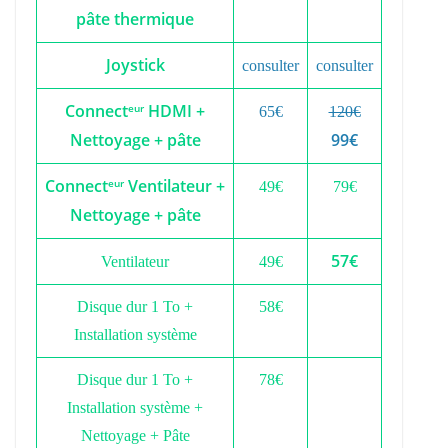
pâte thermique
Joystick
consulter
consulter
Connect
HDMI +
eur
65€
120€
Nettoyage + pâte
99€
Connect
Ventilateur +
eur
49€
79€
Nettoyage + pâte
57€
Ventilateur
49€
Disque dur 1 To +
58€
Installation système
Disque dur 1 To +
78€
Installation système +
Nettoyage + Pâte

=== Work instructions ===
Please transcribe the whole listing above exactly, with the images left out.

=== Answer box ===
pâte thermique
Joystick
consulter
consulter
Connect
HDMI +
eur
65€
120€
Nettoyage + pâte
99€
Connect
Ventilateur +
eur
49€
79€
Nettoyage + pâte
57€
Ventilateur
49€
Disque dur 1 To +
58€
Installation système
Disque dur 1 To +
78€
Installation système +
Nettoyage + Pâte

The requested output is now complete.